The task: Look through the records below, and copy out every line that holds the string "Hermon".

** Opening Recorded data block **

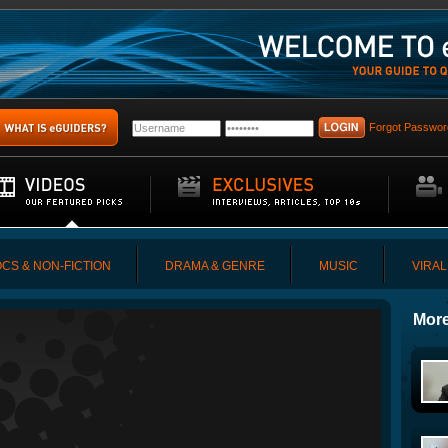
Forgot Passwor
CS & NON-FICTION
DRAMA & GENRE
MUSIC
VIRAL
More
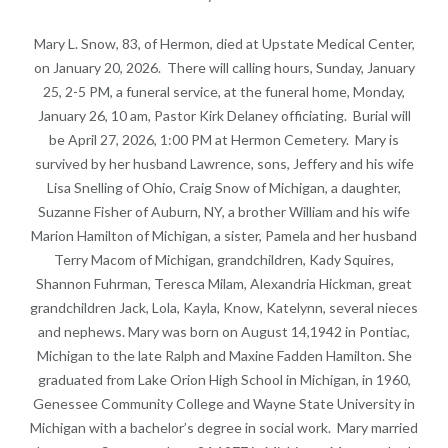
Mary L. Snow, 83, of Hermon, died at Upstate Medical Center,
on January 20, 2026. There will calling hours, Sunday, January
25, 2-5 PM, a funeral service, at the funeral home, Monday,
January 26, 10 am, Pastor Kirk Delaney officiating. Burial will
be April 27, 2026, 1:00 PM at Hermon Cemetery. Mary is
survived by her husband Lawrence, sons, Jeffery and his wife
Lisa Snelling of Ohio, Craig Snow of Michigan, a daughter,
Suzanne Fisher of Auburn, NY, a brother William and his wife
Marion Hamilton of Michigan, a sister, Pamela and her husband
Terry Macom of Michigan, grandchildren, Kady Squires,
Shannon Fuhrman, Teresca Milam, Alexandria Hickman, great
grandchildren Jack, Lola, Kayla, Know, Katelynn, several nieces
and nephews. Mary was born on August 14,1942 in Pontiac,
Michigan to the late Ralph and Maxine Fadden Hamilton. She
graduated from Lake Orion High School in Michigan, in 1960,
Genessee Community College and Wayne State University in
Michigan with a bachelor’s degree in social work. Mary married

** Closing Recorded data block **

Reply to the exercise:
Mary L. Snow, 83, of Hermon, died at Upstate Medical Center,
be April 27, 2026, 1:00 PM at Hermon Cemetery. Mary is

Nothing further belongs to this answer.